Dicho acto procesal transcurrió con las conversaciones de fondo de las dos funcionarias que trabajaban en sus mesas, las llamadas de teléfono y las visitas de profesionales y justiciables.

Desde luego, no era éste el mejor entorno para preservar la intimidad de unos relatos que afectaban a una víctima de delitos contra la libertad sexual y que eran contados por sus propios progenitores.

Como es habitual, este letrado estaba de pie interrogando, mientras que los testigos y el funcionario estaban sentados.

Algo que no me supuso mucho inconveniente pues no necesitaba guión para interrogar aunque sí recordaba otras ocasiones con interrogatorios más largos y complejos en los que hubiese agradecido tener una mesa sobre la que hubiese apoyado mi libreta o mi ordenador para tener ahí una referencia, además de poder realizar las correspondientes anotaciones sobre las respuestas dadas o escribir otras posibles preguntas.

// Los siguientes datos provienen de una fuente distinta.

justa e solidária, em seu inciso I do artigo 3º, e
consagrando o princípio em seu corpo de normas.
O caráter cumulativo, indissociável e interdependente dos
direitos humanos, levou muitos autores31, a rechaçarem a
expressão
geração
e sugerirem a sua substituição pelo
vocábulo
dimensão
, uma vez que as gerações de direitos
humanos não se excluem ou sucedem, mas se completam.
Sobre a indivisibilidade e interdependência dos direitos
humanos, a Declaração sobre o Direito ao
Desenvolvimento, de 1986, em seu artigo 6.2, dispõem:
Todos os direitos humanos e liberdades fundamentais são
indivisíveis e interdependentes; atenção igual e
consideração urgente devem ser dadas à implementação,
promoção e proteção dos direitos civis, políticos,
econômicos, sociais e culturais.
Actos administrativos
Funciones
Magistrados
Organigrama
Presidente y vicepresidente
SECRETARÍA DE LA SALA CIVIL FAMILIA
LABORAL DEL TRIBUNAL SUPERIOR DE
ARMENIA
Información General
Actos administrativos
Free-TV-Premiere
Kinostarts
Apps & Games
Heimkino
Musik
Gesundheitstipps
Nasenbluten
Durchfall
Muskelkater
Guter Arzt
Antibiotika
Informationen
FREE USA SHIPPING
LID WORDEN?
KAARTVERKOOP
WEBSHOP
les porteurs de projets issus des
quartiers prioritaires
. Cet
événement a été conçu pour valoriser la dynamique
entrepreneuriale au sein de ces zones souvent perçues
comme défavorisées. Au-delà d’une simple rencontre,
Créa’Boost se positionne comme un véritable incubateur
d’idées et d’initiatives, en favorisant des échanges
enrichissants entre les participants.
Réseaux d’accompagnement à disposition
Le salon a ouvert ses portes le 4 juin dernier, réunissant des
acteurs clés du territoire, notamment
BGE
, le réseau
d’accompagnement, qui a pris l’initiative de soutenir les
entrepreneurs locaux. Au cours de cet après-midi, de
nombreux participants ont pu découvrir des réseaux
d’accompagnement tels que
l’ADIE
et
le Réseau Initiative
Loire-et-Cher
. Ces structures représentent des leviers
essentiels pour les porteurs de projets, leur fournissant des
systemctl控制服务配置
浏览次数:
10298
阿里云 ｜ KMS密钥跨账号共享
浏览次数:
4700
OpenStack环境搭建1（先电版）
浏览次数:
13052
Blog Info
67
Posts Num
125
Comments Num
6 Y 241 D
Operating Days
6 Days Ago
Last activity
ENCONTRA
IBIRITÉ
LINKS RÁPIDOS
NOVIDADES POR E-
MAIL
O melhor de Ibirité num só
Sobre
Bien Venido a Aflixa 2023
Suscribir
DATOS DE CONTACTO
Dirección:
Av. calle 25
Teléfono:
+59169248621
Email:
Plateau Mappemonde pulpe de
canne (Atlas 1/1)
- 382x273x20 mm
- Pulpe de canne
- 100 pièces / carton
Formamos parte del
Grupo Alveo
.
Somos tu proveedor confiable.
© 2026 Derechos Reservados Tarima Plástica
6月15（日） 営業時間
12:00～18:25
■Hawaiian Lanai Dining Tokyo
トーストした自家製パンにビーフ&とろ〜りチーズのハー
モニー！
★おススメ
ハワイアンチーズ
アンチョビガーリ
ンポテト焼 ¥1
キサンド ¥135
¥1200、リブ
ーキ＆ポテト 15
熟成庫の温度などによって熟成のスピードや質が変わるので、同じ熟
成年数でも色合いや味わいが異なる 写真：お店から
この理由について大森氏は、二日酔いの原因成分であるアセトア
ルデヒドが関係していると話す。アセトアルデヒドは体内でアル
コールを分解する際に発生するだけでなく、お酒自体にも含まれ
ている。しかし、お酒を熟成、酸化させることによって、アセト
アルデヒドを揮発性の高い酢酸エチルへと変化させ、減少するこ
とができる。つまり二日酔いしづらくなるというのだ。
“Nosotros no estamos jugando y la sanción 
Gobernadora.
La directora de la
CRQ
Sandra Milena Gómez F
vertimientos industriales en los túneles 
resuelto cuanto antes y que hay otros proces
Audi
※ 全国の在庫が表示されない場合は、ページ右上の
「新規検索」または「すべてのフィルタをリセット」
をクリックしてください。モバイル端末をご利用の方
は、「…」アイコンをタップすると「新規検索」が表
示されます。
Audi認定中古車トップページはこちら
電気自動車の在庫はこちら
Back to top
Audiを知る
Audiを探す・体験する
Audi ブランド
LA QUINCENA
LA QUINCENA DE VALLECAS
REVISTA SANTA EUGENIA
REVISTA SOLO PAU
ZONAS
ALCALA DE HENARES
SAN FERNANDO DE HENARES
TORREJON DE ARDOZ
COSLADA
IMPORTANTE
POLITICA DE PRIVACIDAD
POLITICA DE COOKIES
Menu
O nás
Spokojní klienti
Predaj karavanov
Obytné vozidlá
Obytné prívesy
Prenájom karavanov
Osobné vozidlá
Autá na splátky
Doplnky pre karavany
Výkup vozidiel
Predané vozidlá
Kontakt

Con la copia de las actas de las declaraciones testificales en las que se indicaba “Ante Su Señoría y con la presencia del Señor-a Letrado-a de la Administración de Justicia…”, salí de la oficina judicial dando las gracias al amable funcionario y a las otras dos servidoras que trabajaban a su lado.

Al salir del edificio judicial, me dijo la becaria que me había acompañado al acto que eso no era lo que había estudiado en la asignatura de derecho procesal ni en el temario de las oposiciones para jueces y fiscales que había preparado durante unos meses; también, que le había sorprendido mucho la actitud del juez poniendo en duda la práctica de unas diligencias que él mismo había acordado, así como su “huida” del lugar sin decir ni adiós.

Podría haber hecho constar mi protesta por la irregularidad procesal relatada, indicar primero al funcionario y después al juez que esa diligencia judicial no podía practicarse de ese modo, advirtiendo de la nulidad de la misma.

Pero no lo hice.

Si ese juez tan veterano prefería delegar su trabajo de ese modo después de tantos años y eso era conocido por la secretaria judicial, los jueces, abogados, fiscales, el juez decano, ¿por qué habría yo de corregirle?

Ya lo había hecho alguna vez en otras sedes judiciales y solo había servido para enojar al juez.

En nada perjudicaba a mis clientes pero ciertamente yo estaba siendo cooperador necesario de esa corruptela.

Seguí andando por la avenida peatonal camino del hotel donde iba a desayunar y me acordé de un abogado amigo cuyo bufete estaba casi enfrente del hotel, lo llamé por si podía acompañarme pero me dijo que sus ocupaciones no se lo permitían en ese momento.

No obstante lo cual, tras relatarle mi reciente experiencia, él como antiguo oficial de justicia y buen conocedor de ese tribunal me contó que ese magistrado tiene su juzgado tan bien organizado que mucho antes del horario habitual cierran todas las puertas de entrada a cal y canto, no recibiendo a nadie más.

¿Y quién soy yo para alterar el “normal” funcionamiento de ese órgano judicial?